As businesses gear up for the July 1, 2021 opening of the state following more than a year of mandatory shutdowns, stay-at-home orders, and capacity limits, the governor’s office is playing defense against critics of New Mexico’s continued reliance of federal Unemployment Insurance (UI).
As The Conservative New Mexican pointed out earlier this month in an article titled, “New Mexico Searches for Answers to Why Johnny Won’t Work,”
“New Mexico was proud to be first in line to ask for federal assistance when the program was announced, so it shouldn’t be surprising when we’re last in line to give it up.”
Many have criticized the governor for being first at the public trough even as New Mexico ranks first in welfare, first in federal funding dependency, and second to last in unemployment.
According to Gov. Michelle Lujan Grisham’s office, the extra $300 a week in federal unemployment benefits “is not incentivizing people to stay on unemployment at the expense of finding a job.”
“The Federal Reserve studied this specifically and found that the $300 benefit is not keeping people on unemployment longer … than they would be otherwise — ‘the value of a job significantly outweighs the benefit of temporary additional UI income.’ ”
— Nora Meyers Sackett, Press Secretary, Office of the Governor
Not only is this not what the study found, but “the value of a job” outweighing the benefit of UI isn’t a statement of fact. Every New Mexican knows someone who either runs a business and struggles to hire or is on unemployment because they make more now than they did earning minimum wage pre-pandemic. The value of a job in fact doesn’t outweigh temporary unemployment, particularly for restaurant workers, small businesses in the service sector, and gig workers like Uber or GrubHub drivers.
The Federal Reserve study cited by Meyers Sackett backs that up.
+ + + +
> [WHAT THE EXERCISE ASKS] List the restrictions that, according to the article on New Mexico's unemployment benefits, the state lived under for more than a year before its July 1, 2021 opening.

> [RECORD SET]
+ + + +
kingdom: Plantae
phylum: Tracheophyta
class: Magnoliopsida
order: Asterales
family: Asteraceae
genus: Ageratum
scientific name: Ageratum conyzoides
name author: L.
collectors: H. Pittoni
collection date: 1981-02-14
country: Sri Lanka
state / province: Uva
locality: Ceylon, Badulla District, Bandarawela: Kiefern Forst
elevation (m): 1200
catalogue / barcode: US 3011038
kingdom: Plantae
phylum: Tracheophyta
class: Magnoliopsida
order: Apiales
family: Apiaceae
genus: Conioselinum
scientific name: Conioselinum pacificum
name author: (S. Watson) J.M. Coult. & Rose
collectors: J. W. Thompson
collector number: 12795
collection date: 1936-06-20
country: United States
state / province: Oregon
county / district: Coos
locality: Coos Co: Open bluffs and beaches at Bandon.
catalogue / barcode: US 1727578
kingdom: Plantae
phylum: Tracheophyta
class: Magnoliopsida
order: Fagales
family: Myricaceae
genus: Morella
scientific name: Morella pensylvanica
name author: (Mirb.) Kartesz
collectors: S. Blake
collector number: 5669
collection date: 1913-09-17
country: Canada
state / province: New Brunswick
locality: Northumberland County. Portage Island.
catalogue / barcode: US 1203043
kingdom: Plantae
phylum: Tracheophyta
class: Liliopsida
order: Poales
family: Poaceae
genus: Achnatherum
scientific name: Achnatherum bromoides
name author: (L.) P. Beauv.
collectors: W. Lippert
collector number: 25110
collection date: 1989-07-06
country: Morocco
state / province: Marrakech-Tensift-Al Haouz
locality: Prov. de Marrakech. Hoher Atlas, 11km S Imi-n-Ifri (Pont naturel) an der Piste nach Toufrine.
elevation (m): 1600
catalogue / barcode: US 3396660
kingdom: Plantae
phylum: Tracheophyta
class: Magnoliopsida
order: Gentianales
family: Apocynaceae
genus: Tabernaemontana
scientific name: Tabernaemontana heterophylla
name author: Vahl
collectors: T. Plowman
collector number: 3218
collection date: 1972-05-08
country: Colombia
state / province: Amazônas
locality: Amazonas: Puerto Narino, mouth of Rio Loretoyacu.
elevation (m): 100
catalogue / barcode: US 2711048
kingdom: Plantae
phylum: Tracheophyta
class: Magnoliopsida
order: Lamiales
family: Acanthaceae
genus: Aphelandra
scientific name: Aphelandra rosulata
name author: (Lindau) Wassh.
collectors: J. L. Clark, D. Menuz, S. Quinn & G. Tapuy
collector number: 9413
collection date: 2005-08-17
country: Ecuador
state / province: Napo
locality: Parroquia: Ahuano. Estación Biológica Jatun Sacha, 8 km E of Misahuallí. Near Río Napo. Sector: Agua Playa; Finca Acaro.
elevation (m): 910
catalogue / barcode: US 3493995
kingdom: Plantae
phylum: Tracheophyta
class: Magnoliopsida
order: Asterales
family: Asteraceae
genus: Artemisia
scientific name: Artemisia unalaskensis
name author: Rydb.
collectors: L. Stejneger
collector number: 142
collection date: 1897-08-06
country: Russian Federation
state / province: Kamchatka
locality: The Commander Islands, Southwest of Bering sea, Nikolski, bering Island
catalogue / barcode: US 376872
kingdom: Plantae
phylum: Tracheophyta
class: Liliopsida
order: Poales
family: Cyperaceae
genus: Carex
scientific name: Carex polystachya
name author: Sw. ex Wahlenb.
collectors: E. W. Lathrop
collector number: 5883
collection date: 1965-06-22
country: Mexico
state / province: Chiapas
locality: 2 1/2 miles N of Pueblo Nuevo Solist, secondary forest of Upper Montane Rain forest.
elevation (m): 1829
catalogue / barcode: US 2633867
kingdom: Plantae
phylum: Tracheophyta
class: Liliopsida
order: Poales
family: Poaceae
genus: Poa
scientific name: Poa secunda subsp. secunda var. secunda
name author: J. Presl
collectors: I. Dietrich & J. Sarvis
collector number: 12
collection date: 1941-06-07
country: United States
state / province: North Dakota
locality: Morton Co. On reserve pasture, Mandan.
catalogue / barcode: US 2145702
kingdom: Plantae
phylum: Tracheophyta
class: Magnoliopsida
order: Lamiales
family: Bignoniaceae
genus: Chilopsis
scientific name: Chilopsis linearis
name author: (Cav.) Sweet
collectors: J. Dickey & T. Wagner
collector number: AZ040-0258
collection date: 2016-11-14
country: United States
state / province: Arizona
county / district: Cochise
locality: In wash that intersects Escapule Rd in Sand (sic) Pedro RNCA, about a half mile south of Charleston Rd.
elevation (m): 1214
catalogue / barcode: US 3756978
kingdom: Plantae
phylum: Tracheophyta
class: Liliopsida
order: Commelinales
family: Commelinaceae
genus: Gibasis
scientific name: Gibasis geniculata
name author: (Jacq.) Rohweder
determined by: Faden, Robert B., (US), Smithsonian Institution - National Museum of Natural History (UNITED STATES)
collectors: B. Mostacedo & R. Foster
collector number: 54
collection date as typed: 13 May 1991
+ + + +
> [SOLUTION FOR THIS PROBLEM]
- Mandatory shutdowns
- Stay-at-home orders
- Capacity limits